> [Task objective]: Among the entries below, find all lines that include "pixels" and copy them.

> [Records for the exercise]:
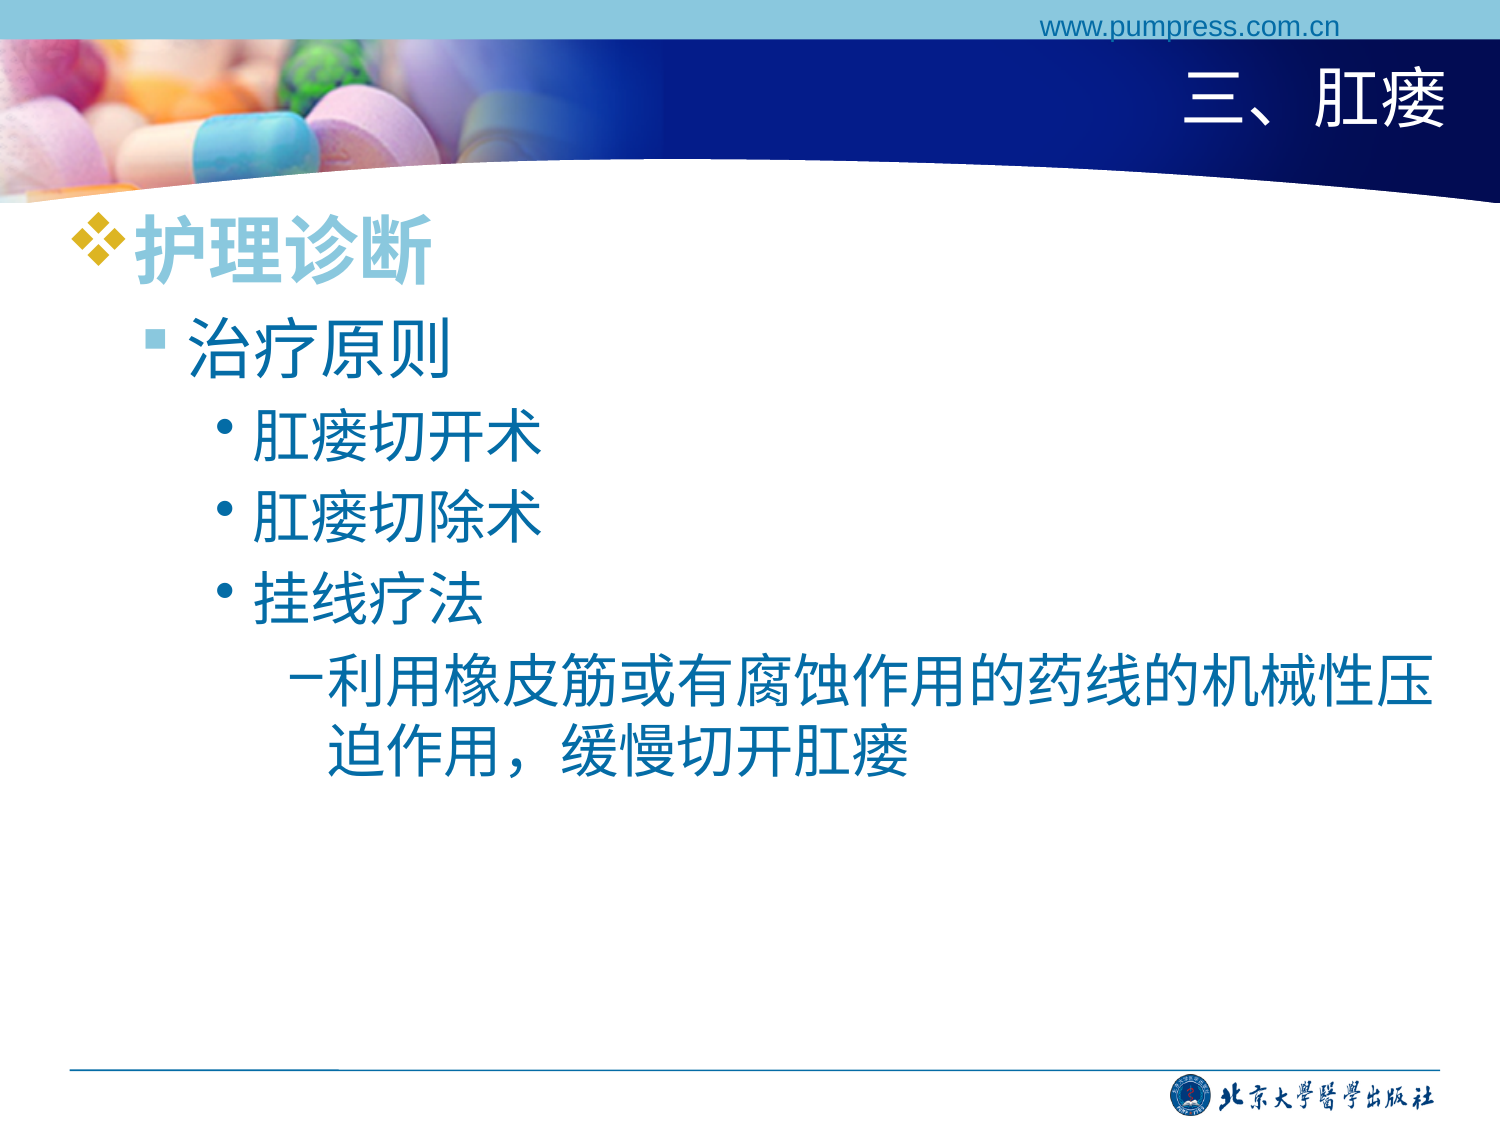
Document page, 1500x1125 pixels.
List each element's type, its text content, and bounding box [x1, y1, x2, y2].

title 三、肛瘘 [137, 49, 1463, 143]
picture [0, 40, 1500, 203]
slide_number www.pumpress.com.cn [1025, 0, 1463, 38]
list 护理诊断 治疗原则 肛瘘切开术 肛瘘切除术 挂线疗法 利用橡皮筋或有腐蚀作用的药线的机械性压迫作用，缓慢切开肛瘘 [49, 196, 1463, 997]
picture [1170, 1074, 1436, 1118]
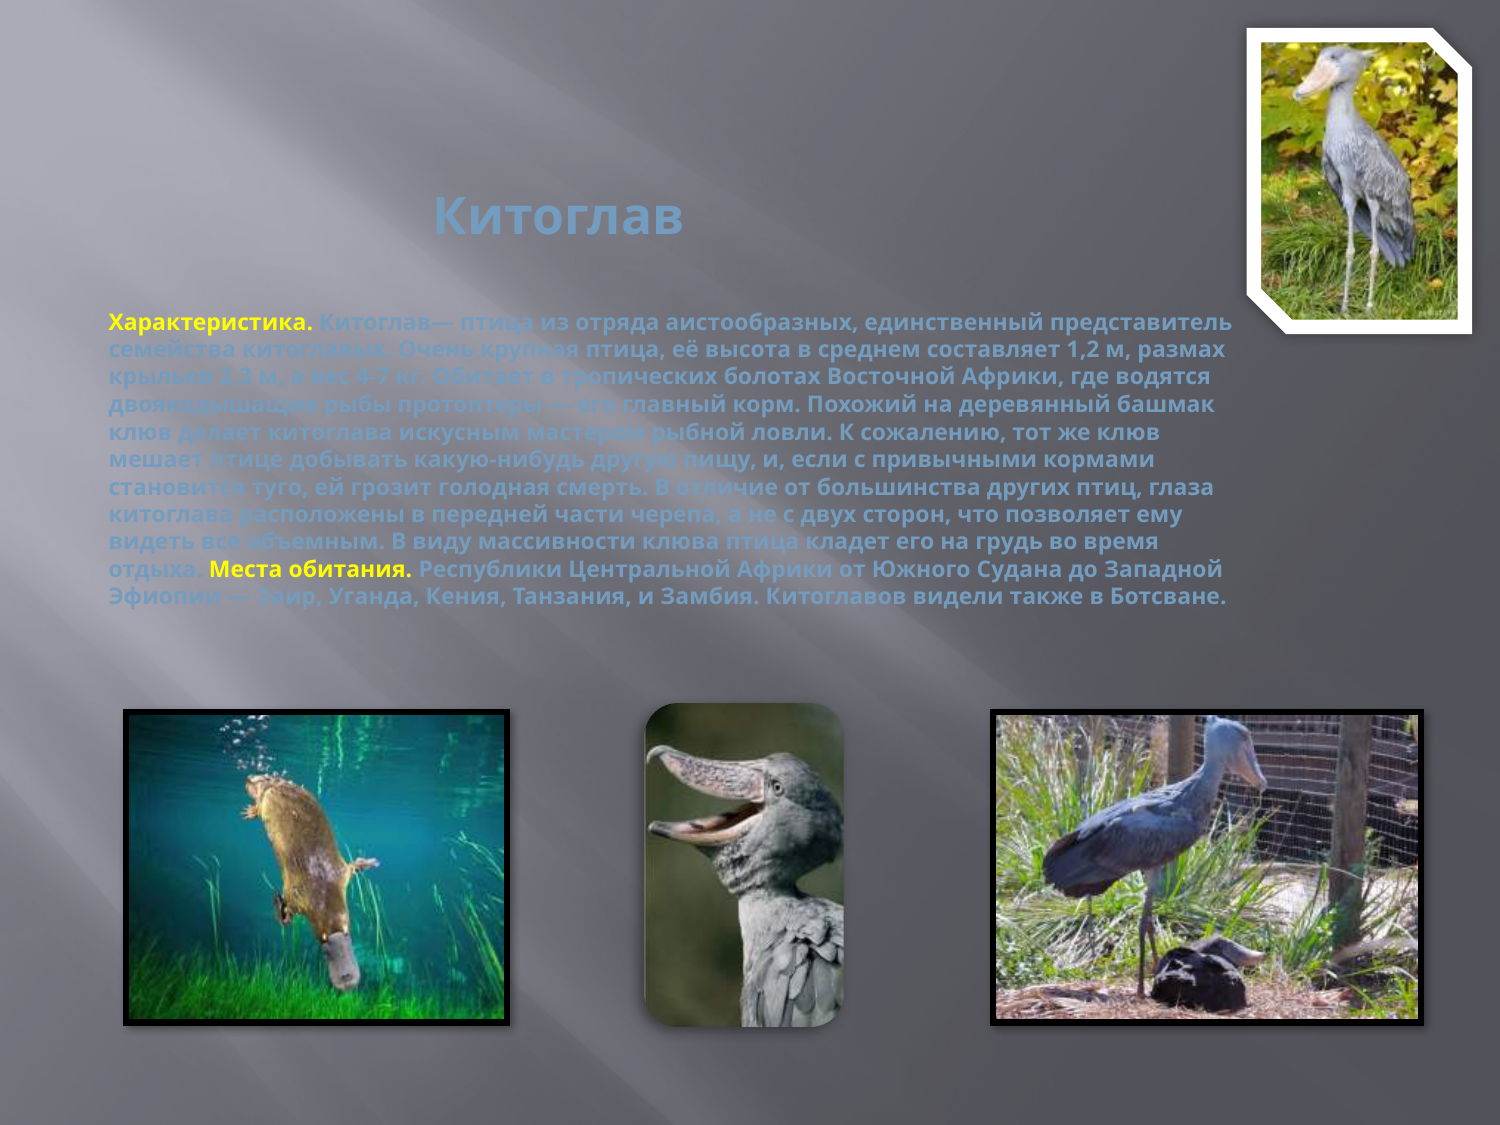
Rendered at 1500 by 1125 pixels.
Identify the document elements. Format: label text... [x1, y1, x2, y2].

title Китоглав Характеристика. Китоглав— птица из отряда аистообразных, единственный представитель семейства китоглавых. Очень крупная птица, её высота в среднем составляет 1,2 м, размах крыльев 2,3 м, а вес 4-7 кг. Обитает в тропических болотах Восточной Африки, где водятся двоякодышащие рыбы протоптеры — его главный корм. Похожий на деревянный башмак клюв делает китоглава искусным мастером рыбной ловли. К сожалению, тот же клюв мешает птице добывать какую-нибудь другую пищу, и, если с привычными кормами становится туго, ей грозит голодная смерть. В отличие от большинства других птиц, глаза китоглава расположены в передней части черепа, а не с двух сторон, что позволяет ему видеть все объемным. В виду массивности клюва птица кладет его на грудь во время отдыха. Места обитания. Республики Центральной Африки от Южного Судана до Западной Эфиопии — Заир, Уганда, Кения, Танзания, и Замбия. Китоглавов видели также в Ботсване. [93, 164, 1254, 1125]
picture [644, 702, 844, 1028]
picture [995, 714, 1419, 1020]
picture [128, 714, 505, 1020]
picture [1253, 34, 1466, 328]
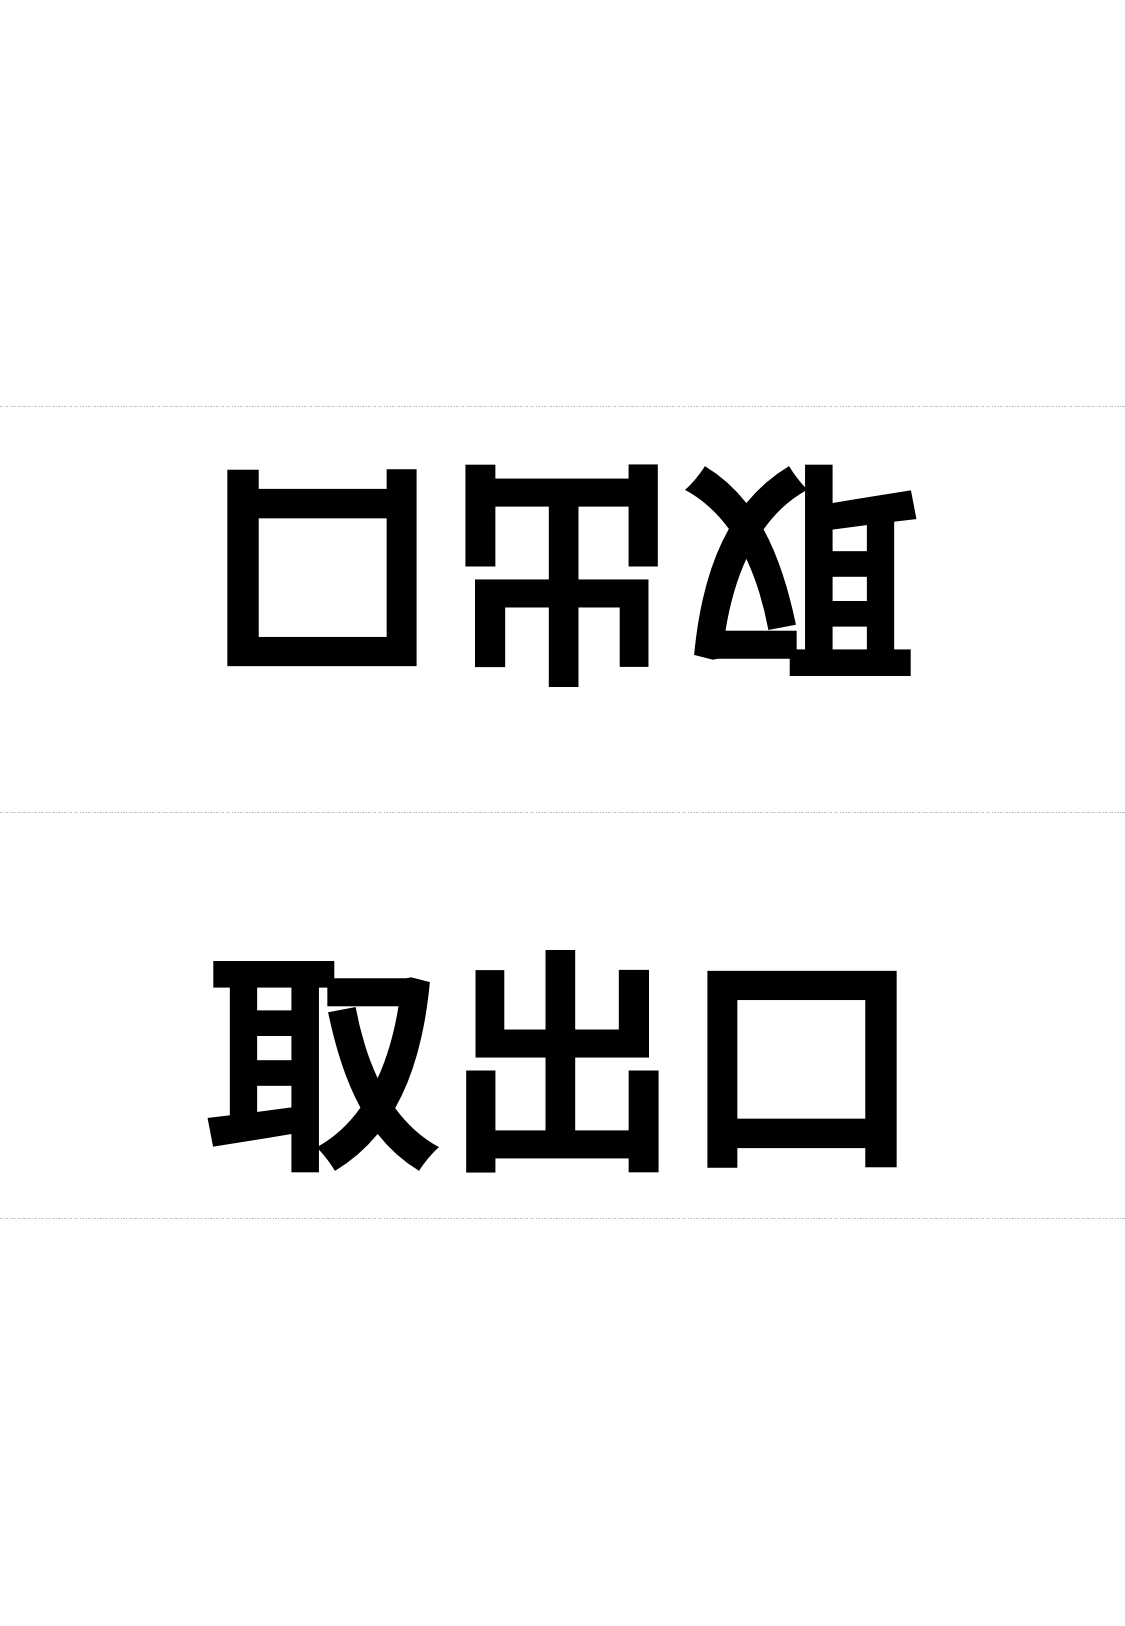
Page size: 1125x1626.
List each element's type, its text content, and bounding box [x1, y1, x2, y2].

text_box 取出口 [188, 904, 937, 1207]
text_box 取出口 [188, 431, 937, 734]
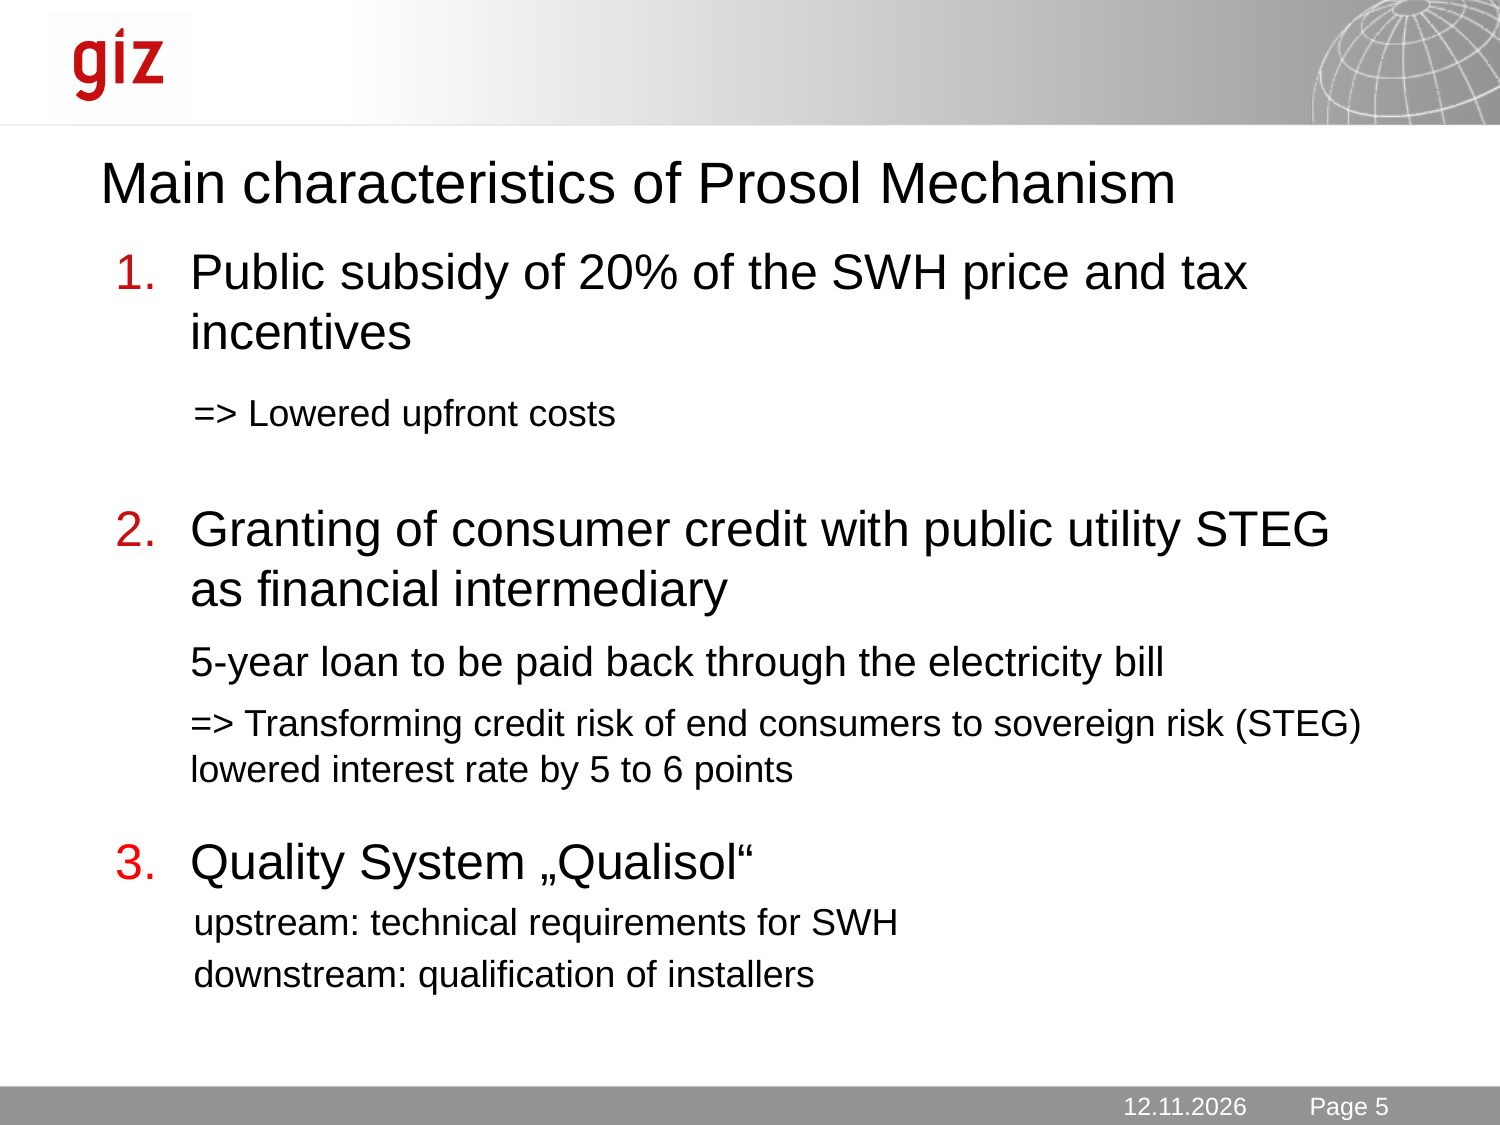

> [Task answer]:
Document page, 1500x1125 pixels.
Rendered at 1500 by 1125 pixels.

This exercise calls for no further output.